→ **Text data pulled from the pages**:

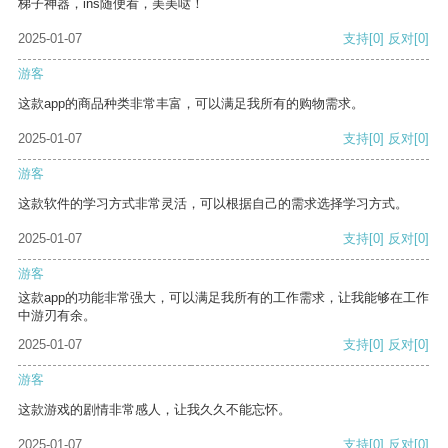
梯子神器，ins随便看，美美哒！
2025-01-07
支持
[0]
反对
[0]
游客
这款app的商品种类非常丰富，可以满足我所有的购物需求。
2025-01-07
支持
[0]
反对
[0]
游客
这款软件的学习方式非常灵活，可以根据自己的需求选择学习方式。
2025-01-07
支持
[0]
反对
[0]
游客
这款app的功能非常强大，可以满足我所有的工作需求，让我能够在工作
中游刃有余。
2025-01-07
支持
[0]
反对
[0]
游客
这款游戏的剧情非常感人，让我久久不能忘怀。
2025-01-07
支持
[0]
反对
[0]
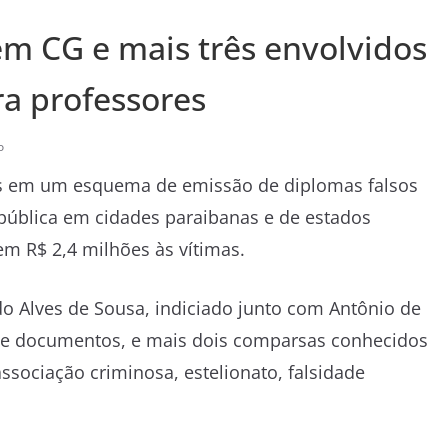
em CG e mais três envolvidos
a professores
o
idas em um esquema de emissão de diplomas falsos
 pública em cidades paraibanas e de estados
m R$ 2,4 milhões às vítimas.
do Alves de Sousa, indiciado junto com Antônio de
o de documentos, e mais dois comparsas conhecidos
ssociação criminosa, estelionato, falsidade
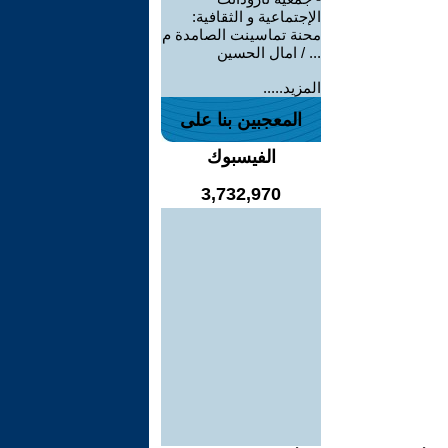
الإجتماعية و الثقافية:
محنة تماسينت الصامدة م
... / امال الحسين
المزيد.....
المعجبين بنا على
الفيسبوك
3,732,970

→ **REQUEST**:
Lay out the text from the line with "em CG e mais três envolvidos" through the last line of the items as a Markdown table with two columns, Row and Line, giving each line its own numbered row. Skip blank lines and leave the pictures out.

→ **RESPONSE AREA**:
| Row | Line |
|---|---|
| 1 | em CG e mais três envolvidos |
| 2 | a professores |
| 3 | o |
| 4 | idas em um esquema de emissão de diplomas falsos |
| 5 |  pública em cidades paraibanas e de estados |
| 6 | m R$ 2,4 milhões às vítimas. |
| 7 | do Alves de Sousa, indiciado junto com Antônio de |
| 8 | o de documentos, e mais dois comparsas conhecidos |
| 9 | ssociação criminosa, estelionato, falsidade |
| 10 | الإجتماعية و الثقافية: |
| 11 | محنة تماسينت الصامدة م |
| 12 | ... / امال الحسين |
| 13 | المزيد..... |
| 14 | المعجبين بنا على |
| 15 | الفيسبوك |
| 16 | 3,732,970 |